Rose Perkal Grosnoff was born April 13, 1904 in New York into a Russian-Jewish household were she grew up speaking Yiddish. She became a Baha’i in 1948. In response to the call for Bahá'ís to settle in remote areas during the Ten Year Crusade, Rose pioneered in 1953 from New York to the Kodiak Islands in Alaska, for which she was named a Knight of Bahá’u’lláh. Shortly after her arrival to the Kodiak Islands on July 8, 1953, she wrote the following:
God is good to me and I am grateful for having the opportunity of being able to serve the Cause in such clean, progressive surroundings . . . At first one may be a little dismayed as I was when I first came in, but then as one looks around with the eyes of a Bahá'í, he sees a wonderful future for this lovely island . . . When one begins to investigate, there are great possibilities for not only the person seeking to do business but also for a wonderful Bahá'í Community . . . There is beauty here.

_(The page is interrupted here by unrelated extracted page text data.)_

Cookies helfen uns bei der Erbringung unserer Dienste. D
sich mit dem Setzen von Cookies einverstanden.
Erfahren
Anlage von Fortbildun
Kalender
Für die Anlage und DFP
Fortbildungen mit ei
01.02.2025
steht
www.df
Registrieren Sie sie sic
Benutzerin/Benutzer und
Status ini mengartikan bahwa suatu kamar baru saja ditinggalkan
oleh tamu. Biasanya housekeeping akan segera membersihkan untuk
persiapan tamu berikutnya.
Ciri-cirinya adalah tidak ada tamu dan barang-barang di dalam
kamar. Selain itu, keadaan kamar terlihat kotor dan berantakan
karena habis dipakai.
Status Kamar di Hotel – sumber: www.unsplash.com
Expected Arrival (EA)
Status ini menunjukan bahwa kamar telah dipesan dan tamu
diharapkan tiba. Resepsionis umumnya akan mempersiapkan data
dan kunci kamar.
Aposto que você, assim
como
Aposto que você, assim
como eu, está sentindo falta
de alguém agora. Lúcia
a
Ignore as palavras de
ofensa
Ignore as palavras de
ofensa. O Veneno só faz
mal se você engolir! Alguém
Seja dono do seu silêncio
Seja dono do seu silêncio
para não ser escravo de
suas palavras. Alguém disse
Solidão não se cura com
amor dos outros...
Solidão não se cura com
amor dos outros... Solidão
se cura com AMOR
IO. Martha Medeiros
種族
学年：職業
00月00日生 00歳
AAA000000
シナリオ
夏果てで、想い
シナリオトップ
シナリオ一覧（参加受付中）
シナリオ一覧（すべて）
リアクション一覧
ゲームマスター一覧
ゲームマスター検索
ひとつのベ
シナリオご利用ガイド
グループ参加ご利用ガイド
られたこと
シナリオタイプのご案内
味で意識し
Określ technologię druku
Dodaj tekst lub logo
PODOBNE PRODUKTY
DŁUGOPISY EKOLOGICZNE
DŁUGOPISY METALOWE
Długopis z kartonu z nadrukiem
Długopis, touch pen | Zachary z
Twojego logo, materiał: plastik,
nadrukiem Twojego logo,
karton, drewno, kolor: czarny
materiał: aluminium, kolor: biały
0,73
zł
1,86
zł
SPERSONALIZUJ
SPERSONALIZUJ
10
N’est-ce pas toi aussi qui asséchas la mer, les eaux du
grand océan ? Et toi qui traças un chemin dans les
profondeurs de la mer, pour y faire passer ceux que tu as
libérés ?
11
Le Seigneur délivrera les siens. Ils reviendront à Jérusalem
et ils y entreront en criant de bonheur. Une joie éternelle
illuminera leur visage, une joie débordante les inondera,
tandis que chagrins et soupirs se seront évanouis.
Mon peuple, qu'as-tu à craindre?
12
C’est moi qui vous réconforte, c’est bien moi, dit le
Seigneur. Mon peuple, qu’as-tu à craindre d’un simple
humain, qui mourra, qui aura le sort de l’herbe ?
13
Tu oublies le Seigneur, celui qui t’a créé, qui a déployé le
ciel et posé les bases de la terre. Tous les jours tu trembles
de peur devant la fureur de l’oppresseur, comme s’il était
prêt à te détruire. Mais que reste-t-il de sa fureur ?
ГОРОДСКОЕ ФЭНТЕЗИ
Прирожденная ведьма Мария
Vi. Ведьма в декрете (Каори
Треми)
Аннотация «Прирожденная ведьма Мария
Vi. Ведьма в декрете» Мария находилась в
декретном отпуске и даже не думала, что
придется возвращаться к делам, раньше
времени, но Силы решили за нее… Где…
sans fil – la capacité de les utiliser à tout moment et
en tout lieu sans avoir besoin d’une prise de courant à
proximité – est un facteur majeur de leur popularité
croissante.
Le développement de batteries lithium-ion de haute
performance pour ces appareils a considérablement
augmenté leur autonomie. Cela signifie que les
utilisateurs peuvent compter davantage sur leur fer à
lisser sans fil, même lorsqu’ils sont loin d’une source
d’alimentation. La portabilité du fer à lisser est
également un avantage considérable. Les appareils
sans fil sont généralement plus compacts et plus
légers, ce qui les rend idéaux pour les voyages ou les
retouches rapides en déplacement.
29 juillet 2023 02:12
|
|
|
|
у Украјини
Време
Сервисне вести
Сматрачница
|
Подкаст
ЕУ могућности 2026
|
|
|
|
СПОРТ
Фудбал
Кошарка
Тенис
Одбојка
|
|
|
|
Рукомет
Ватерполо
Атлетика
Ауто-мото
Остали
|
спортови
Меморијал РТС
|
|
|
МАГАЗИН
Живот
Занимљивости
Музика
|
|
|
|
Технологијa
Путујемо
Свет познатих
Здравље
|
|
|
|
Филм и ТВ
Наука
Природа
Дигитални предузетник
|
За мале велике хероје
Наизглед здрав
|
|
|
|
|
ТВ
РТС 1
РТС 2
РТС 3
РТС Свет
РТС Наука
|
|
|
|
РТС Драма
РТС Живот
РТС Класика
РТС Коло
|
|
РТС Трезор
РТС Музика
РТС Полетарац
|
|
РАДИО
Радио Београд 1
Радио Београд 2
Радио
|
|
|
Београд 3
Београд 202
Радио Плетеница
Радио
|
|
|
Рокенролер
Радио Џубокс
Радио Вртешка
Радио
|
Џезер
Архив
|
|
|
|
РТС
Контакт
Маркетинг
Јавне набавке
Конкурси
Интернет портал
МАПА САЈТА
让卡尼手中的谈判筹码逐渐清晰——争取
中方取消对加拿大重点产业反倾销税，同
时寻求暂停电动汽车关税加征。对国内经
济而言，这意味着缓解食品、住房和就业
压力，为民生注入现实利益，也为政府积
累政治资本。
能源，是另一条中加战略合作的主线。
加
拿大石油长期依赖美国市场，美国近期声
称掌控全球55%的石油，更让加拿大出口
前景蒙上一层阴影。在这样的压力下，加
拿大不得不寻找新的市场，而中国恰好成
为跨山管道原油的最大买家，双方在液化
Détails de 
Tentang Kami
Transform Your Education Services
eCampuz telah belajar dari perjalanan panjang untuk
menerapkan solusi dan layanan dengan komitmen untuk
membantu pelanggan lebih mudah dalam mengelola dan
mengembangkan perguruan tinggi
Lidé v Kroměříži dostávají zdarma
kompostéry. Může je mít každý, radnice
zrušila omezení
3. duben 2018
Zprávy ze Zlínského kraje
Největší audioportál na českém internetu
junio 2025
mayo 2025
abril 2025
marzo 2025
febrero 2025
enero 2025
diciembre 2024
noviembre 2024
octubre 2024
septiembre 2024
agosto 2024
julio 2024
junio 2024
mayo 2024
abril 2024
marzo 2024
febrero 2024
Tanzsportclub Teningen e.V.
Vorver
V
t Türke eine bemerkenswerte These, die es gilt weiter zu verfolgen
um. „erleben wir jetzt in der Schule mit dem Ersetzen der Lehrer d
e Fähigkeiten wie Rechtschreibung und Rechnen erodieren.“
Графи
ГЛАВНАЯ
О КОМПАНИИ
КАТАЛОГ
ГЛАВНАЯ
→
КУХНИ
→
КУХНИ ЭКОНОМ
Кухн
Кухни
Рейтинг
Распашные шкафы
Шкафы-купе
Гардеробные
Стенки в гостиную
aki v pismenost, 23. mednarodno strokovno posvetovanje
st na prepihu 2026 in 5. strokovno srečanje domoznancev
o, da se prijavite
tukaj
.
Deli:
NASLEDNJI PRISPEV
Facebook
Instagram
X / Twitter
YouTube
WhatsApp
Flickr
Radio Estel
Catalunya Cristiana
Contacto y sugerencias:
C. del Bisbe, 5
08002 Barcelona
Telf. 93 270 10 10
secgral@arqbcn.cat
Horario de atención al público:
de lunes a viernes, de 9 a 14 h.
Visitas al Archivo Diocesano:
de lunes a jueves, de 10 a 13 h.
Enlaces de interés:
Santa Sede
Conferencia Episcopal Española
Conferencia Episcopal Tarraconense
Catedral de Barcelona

The ruggedness of Maine, hills, green foliage, high grass, islands . . . The more I am amazed at the insight and knowledge the Guardian has in selecting these posts. Everything here is rugged, but already you can see the growth of a modern town – a new civilization.
Rose Perkal lived in the Kodiak Islands for one year, and moved to Anchorage in September 1954. She moved from Anchorage to Hamilton Acres, just outside Fairbanks, to help establish a Local Spiritual Assembly and was elected as corresponding secretary of the Local Spiritual Assembly of Fairbanks when it was established in 1955. She married Ken Yarno around this time. By 1956 she had moved to the Tanana Valley, and was elected to the Tanana Valley Local Spiritual Assembly as secretary when it was established in April 1956. She was elected to the inaugural National Spiritual Assembly of Alaska when it was established in 1957 and served on the body until 1959.

In 1960 she moved to Switzerland, answering a call for pioneers, and helped establish a Local Spiritual Assembly in Locarno in 1961. In 1966 she moved to California, and by 1967 she was the Secretary of the Local Spiritual Assembly of Southern California. She pioneered to Capetown, South Africa in 1969, briefly visiting the Dominican Republic en route, and was appointed as the Secretary of the South African National Teaching Committee. In late 1970 she established the Bahá'í Faith in the Bantustan of Ciskei, converting a woman in East London who helped her teach in surrounding villages. She married George Gates while in South Africa and they settled in East London.

Rose was elected to the National Spiritual Assembly of South Africa in 1973, and served on it until 1985. In 1978 she visited Haifa as a delegate of the South African Assembly to the International Convention. During the 1970's she was in a serious car accident, had her identification stolen, and her husband George died, but she remained at her pioneer post. She attended the establishment of an independent National Spiritual Assembly of Ciskei in 1985.

She returned to the United States in 1985 at the request of her children, but planned to pioneer to Dominica in 1986. While visiting her son in California on her way to Dominica it was decided that she needed nursing home care and she remained in California for the rest of her life. She died in Anaheim, California on February 2, 2001, at the age of 96, and was buried at Fairhaven Memorial Park.